■ Data section
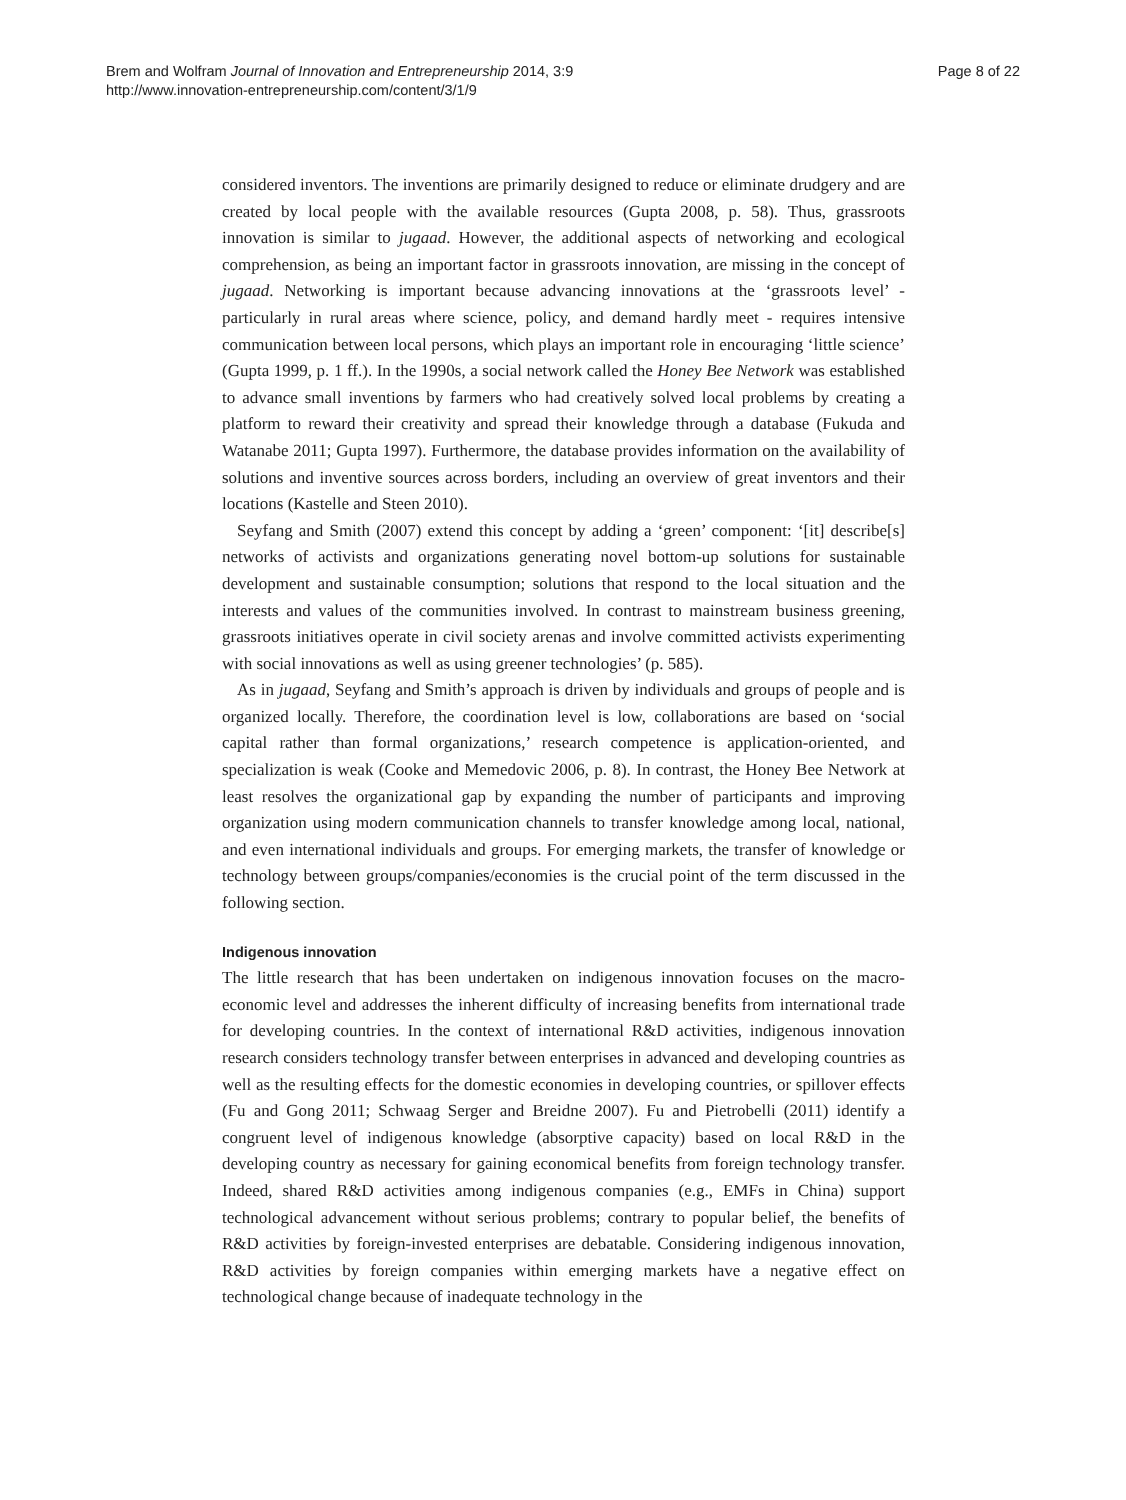Brem and Wolfram Journal of Innovation and Entrepreneurship 2014, 3:9
http://www.innovation-entrepreneurship.com/content/3/1/9
Page 8 of 22
considered inventors. The inventions are primarily designed to reduce or eliminate drudgery and are created by local people with the available resources (Gupta 2008, p. 58). Thus, grassroots innovation is similar to jugaad. However, the additional aspects of networking and ecological comprehension, as being an important factor in grassroots innovation, are missing in the concept of jugaad. Networking is important because advancing innovations at the ‘grassroots level’ - particularly in rural areas where science, policy, and demand hardly meet - requires intensive communication between local persons, which plays an important role in encouraging ‘little science’ (Gupta 1999, p. 1 ff.). In the 1990s, a social network called the Honey Bee Network was established to advance small inventions by farmers who had creatively solved local problems by creating a platform to reward their creativity and spread their knowledge through a database (Fukuda and Watanabe 2011; Gupta 1997). Furthermore, the database provides information on the availability of solutions and inventive sources across borders, including an overview of great inventors and their locations (Kastelle and Steen 2010).
Seyfang and Smith (2007) extend this concept by adding a ‘green’ component: ‘[it] describe[s] networks of activists and organizations generating novel bottom-up solutions for sustainable development and sustainable consumption; solutions that respond to the local situation and the interests and values of the communities involved. In contrast to mainstream business greening, grassroots initiatives operate in civil society arenas and involve committed activists experimenting with social innovations as well as using greener technologies’ (p. 585).
As in jugaad, Seyfang and Smith’s approach is driven by individuals and groups of people and is organized locally. Therefore, the coordination level is low, collaborations are based on ‘social capital rather than formal organizations,’ research competence is application-oriented, and specialization is weak (Cooke and Memedovic 2006, p. 8). In contrast, the Honey Bee Network at least resolves the organizational gap by expanding the number of participants and improving organization using modern communication channels to transfer knowledge among local, national, and even international individuals and groups. For emerging markets, the transfer of knowledge or technology between groups/companies/economies is the crucial point of the term discussed in the following section.
Indigenous innovation
The little research that has been undertaken on indigenous innovation focuses on the macro-economic level and addresses the inherent difficulty of increasing benefits from international trade for developing countries. In the context of international R&D activities, indigenous innovation research considers technology transfer between enterprises in advanced and developing countries as well as the resulting effects for the domestic economies in developing countries, or spillover effects (Fu and Gong 2011; Schwaag Serger and Breidne 2007). Fu and Pietrobelli (2011) identify a congruent level of indigenous knowledge (absorptive capacity) based on local R&D in the developing country as necessary for gaining economical benefits from foreign technology transfer. Indeed, shared R&D activities among indigenous companies (e.g., EMFs in China) support technological advancement without serious problems; contrary to popular belief, the benefits of R&D activities by foreign-invested enterprises are debatable. Considering indigenous innovation, R&D activities by foreign companies within emerging markets have a negative effect on technological change because of inadequate technology in the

■ Directions
Scan the records above for the lines holding "http://www.innovation-entrepreneurship.com/content/3/1/9" and "Page 8 of 22". Transcribe those two and every line between them word for word, and no others.

■ Answer to the problem
http://www.innovation-entrepreneurship.com/content/3/1/9
Page 8 of 22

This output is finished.